Отец его всю жизнь был женат и, только овдовев наконец-то, решился возобновить отношения с женщиной, которую любил в старших классах, пятьдесят с лишним лет назад. Она тоже недавно похоронила мужа, и он про это знал, потому что всю жизнь, будучи людьми семейными, они исподтишка следили друг за другом. Оказалось, что они любят друг друга так же сильно, как и когда-то в школьные годы. Я спросил у коллеги, знал ли он про первую любовь своего отца. Нет, да и никто ничего не подозревал. Тот был верным и заботливым мужем, идеальным семьянином, образцовым ортодоксальным евреем. Тем не менее, заметил я, он, видимо, все эти годы жил с огромной зияющей дырой в сердце, хотя и уважал жену, любил детей, наслаждался обществом друзей, которых вокруг себя собрал, хотя и создал собственное дело. Да, все это было образцовым, подтвердил коллега. И тем не менее… — добавил он. Многое этим двоим предстояло наверстать. При этом, хотя частицей души каждый из них, видимо, жалел, что они не провели вместе всю жизнь, выбрали себе не тех партнеров — а мать коллеги явно была не тем партнером, как он впоследствии выяснил из отцовских писем и дневников, — другая частица души, пусть и благодарная за это воссоединение, не могла не задаваться вопросом о не прожитой ими жизни, о годах в разлуке, о том, что теперь бессмысленно даже пытаться наверстать упущенное время. Возможно ли отделаться от мысли, что ты прожил не ту жизнь? Как радоваться счастью, если тебе ежедневно напоминают, что столько лет прожито зря?
Поставив машину рядом с моим домом, коллега еще некоторое время размышлял об этом вслух. Сказал, что, когда в последний раз видел отца, эти двое ворковали как голубки. Они так были признательны судьбе за второй шанс, что старались ничего не упустить и наслаждались настоящим моментом без сожалений, ибо, помимо настоящего, у них не было ничего. Не было никакого смысла думать о годах, оставшихся позади, и уж тем более — о будущем.

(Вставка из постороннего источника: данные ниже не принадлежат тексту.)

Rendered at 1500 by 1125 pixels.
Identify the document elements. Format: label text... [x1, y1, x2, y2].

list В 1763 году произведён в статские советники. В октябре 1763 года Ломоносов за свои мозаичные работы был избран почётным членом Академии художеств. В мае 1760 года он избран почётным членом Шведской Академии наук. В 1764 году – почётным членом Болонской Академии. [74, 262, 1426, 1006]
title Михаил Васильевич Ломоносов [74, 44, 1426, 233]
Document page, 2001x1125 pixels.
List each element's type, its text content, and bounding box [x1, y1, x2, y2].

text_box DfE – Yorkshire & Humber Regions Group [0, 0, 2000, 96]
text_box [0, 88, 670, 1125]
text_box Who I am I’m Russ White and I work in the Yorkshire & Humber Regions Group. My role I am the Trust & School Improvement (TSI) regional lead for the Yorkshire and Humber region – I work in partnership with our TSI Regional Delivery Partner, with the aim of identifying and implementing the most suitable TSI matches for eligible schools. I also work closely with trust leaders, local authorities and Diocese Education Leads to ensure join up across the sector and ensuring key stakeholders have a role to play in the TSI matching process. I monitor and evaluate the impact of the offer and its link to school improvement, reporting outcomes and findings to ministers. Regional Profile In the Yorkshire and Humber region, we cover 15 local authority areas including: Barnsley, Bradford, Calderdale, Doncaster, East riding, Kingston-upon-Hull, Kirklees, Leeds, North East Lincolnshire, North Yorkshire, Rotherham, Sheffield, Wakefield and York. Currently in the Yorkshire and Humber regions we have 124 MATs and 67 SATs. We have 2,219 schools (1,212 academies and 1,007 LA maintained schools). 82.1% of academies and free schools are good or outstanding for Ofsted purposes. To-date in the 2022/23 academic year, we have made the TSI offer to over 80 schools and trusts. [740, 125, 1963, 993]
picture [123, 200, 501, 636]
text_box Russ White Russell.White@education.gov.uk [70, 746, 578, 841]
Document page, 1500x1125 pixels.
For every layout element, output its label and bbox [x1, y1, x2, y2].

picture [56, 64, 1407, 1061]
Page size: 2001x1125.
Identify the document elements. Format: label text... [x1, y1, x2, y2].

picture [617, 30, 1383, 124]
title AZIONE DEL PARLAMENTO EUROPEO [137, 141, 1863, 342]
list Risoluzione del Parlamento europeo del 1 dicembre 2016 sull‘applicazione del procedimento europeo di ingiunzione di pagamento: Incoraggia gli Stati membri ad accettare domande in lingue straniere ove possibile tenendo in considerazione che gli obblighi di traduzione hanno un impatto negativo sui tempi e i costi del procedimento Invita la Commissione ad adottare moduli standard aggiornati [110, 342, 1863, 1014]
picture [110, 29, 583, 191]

— Но я бы не сумел в такой ситуации жить только настоящим, — заметил я. — Мои мысли бы все время скакали взад-вперед по времени, я стал бы человеком, который пытается влезть в одежду десятилетней давности или примерить костюм с плеча очень толстого дядюшки. Я бы, скорее всего, испортил этот скромный дар, полученный под конец жизни.
Коллега с готовностью отметил:
— Мой отец прожил не ту жизнь, однако плодом этой не той жизни стал я.
Он улыбнулся.
Меня смутила та откровенность, с которой он описывал отцовскую жизнь.
— А вообще бывает не та жизнь? — спросил я.
Он посмотрел на меня. Да, бывает, ответил он, но не стал распространяться.
Но если мне интересно почитать про жизни, прожитые не так, сказал он, то об этом написано у В. Г. Зебальда.
Про Зебальда я тогда услышал впервые. Так что, не будь той вечерней поездки на автомобиле, разговора про его отца, я бы, возможно, открыл для себя Зебальда при совершенно иных обстоятельствах и в свете этих обстоятельств прочитал бы его совершенно не так, как прочитал в свете этого разговора.
В тот же вечер я купил «Эмигрантов» в «Барнс энд Нобл» в Верхнем Вест-Сайде — и уже не мог оторваться. Многие читают Зебальда в свете холокоста. Я читал его как ключ к не так прожитым жизням.
Когда через несколько дней после этой поездки я дочитал «Эмигрантов» Зебальда, я постоянно думал про последнюю из четырех повестей в книге. В ней уже взрослый Макс Фербер, которого в детстве отправили без родителей по морю из Германии в Манчестер, становится достаточно преуспевающим художником в приютившей его Англии, однако на сердце у него шрам: судьба матери, убитой нацистами. Жизнь после холокоста была — как это называют французы — не vie, а survie: не житьем, а доживанием. Путь, предначертанный изначально, так и остался непройденным. Место его заняла случайная дорожка, которую все равно приходится называть жизнью, может, даже хорошей жизнью, но настоящей жизнью она стать не может. А та несбыточная, оборванная жизнь не обязательно умерла или зачахла: она где-то маячит, непрожитая, манящая. Пни не всегда умирают, но и жизни не радуются: работу дерева выполняют молодые побеги.